Dopisz dalszy ciąg relacji z meczu WKK Wrocław w Łańcucie, zaczynając od zdania następującego po ostatnim podanym.
── Fragment strony
WKK Wrocław wygrywa szósty mecz w lidze

poniedziałek, 16.11.2020 10:49 253 0

Sobotnie spotkanie w Łańcucie wrocławianie rozpoczęli w składzie: Michał Jędrzejewski, Jakub Koelner, Michał Sitnik, Jakub Patoka, Piotr Niedźwiedzki. Już w pierwszej rozegranej przez WKK akcji spod kosza trafił Michał Sitnik i to goście otworzyli wynik meczu. Ich trzy kolejne akcje z rzędu to strata posiadania piłki, a niemoc przełamał Piotr Niedźwiedzki. Po czterech minutach na parkiecie pojawił się Tomasz Prostak i już w pierwszym posiadaniu piłki odpalił za trzy (9:4). Za chwilę pierwszą trójkę dla gospodarzy trafił Filip Małgorzaciak, na tę akcję rzutem odpowiedział Dominik Rutkowski. Szybko jednak drugi raz z rzędu trafił zza łuku rzucający gospodarzy. Trójkę dorzucił jeszcze Michał Jankowski i łańcucianie wyszli na pierwsze w tym meczu prowadzenie (18:16). W kontrze trafił Łukasz Ubera, a chwilę później skrzydłowy dorzucił kolejną trójkę (26:20).
Początek kolejnej to świetny wjazd pod kosz Michała Jędrzejewskiego i skuteczna akcja 2+1. Mający na swoim koncie dwa przewinienia po pierwszej kwarcie Wojciech Fraś, zdobył trzy punkty dla swojego zespołu, który nie pozwalał wrocławianom jak do tej pory na wypracowanie większej przewagi niż pięć-sześć punktów. Kolejne akcje to celny reverse lay-up rozgrywającego WKK oraz skuteczna akcja 2+1 Piotra Niedźwiedzkiego. W szeregach gospodarzy wkradało się coraz więcej emocji, co ostatecznie przełożyło się na ukaranie faulem technicznym. Skuteczni Fraś i Jankowski ciągnęli atak swojego zespołu, ale to goście z Wrocławia zaczęli się coraz bardziej rozpędzać. Michał Sitnik najpierw wymusił dwa faule, a następnie dobił niecelny rzut kolegi z zespołu.  Podopieczni Tomasza Niedbalskiego mieli fragment bardzo dobrych akcji dwójkowych. Najpierw podanie Jakuba Koelnera przez całe boisko do znajdującego się pod koszem Piotra Niedźwiedzkiego, a następnie podanie Michała Jędrzejewskiego do ustawionego w rogu boiska Koelnera (55:43). Koniec drugiej kwarty to utrudnienie rzutu Rafałowi Majce przez Szymona Kiwilszę. Z najwyższym jak do tej pory - dwunastopunktowym prowadzeniem -wrocławianie zeszli do szatni.
────
── Blok danych
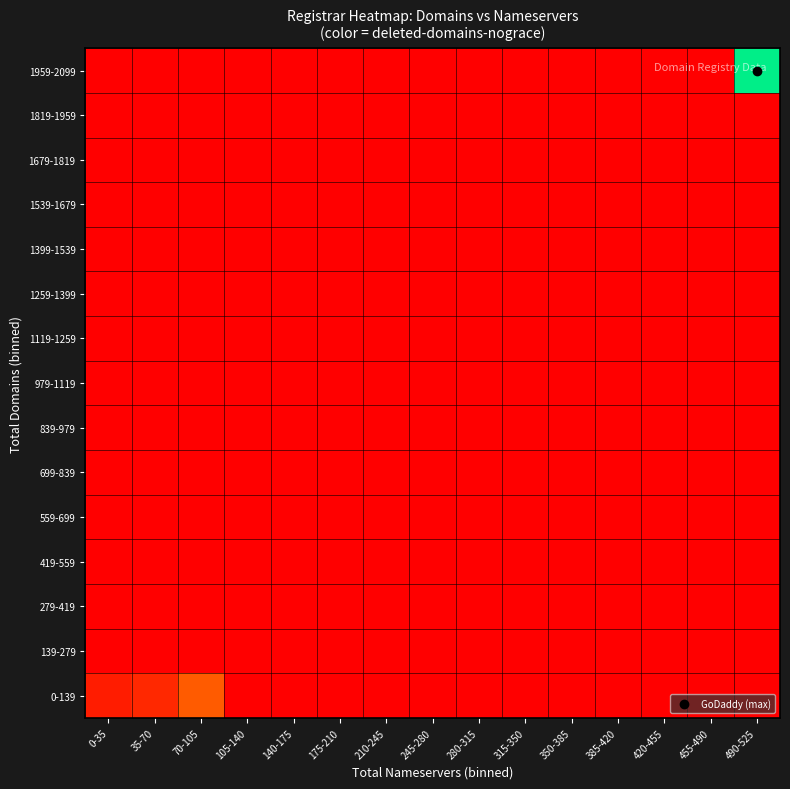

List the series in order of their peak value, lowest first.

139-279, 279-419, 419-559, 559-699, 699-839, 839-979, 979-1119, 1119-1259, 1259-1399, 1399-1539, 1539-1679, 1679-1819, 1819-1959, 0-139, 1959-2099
────
## Pole odpowiedzi
Z półdystansu trafił Jakub Patoka, ale zaraz dwie trójki posłał do siatki Michał Jankowski. Łańcucianie zaczęli wychodzić bardzo agresywnie w obronie, ale to nie powstrzymało Jakuba Koelnera, by trafić zza łuku (62:55). Im dalej w mecz, tym gospodarze zaczęli się coraz bardziej rozpędzać. Po celnym rzucie trzypunktowym Patryka Pełki, przewaga WKK stopniała do zaledwie dwóch punktów (62:60). Z półdystanstu trafił Szymon Kiwilsza, a następnie piłka powędrowała do ustawionego pod koszem Michała Sitnika, który rzutem o tablicę zdobył kolejne punkty. Dwójkowa akcja Macieja Klimy do Dawida Zaguły zupełnie zaskoczyła naszych obrońców. Wraz z końcem akcji z półdystansu trafił Bartosz Czerwonka, a równo z końcową syreną trzeciej kwarty z półdystansu trafił Dominik Rutkowski (70:66).
Skrzydłowy otworzył także kolejną, tym razem lay-upem. Ze strony Sokoła padło wiele niecelnych rzutów, za to obie ekipy bardzo mocno walczyły na deskach. Dwie akcje z rzędu skutecznie spod kosza wykończył rozpędzony Filip Małgorzaciak i gospodarze zmniejszyli przewagę do zaledwie trzech punktów. Łańcucianie popełnili błąd dwudziestu czterech sekund, ale chwilę później faule wymusił Dawid Zaguła. Trafił jednego, doprowadzając tym samym do remisu (75:75). Następnie z linii rzutów osobistych dwukrotnie posłał piłkę do kosza Piotr Niedźwiedzki, a w kolejnej akcji wspomniany wcześniej Zaguła. Spod kosza hakiem trafił środkowy wrocławian. Ostatnie akcje to walka o każdą piłkę. Łańcucianie mieli szansę doprowadzić do remisu, jednakże dwukrotnie za trzy nie trafił Filip Małgorzaciak; choć piłka zakręciła się na obręczy. Na koniec kwarty Dawid Zaguła posłał piłkę do Michała Jankowskiego, który trafił zza łuku równo z syreną, doprowadzając do dogrywki (80:80).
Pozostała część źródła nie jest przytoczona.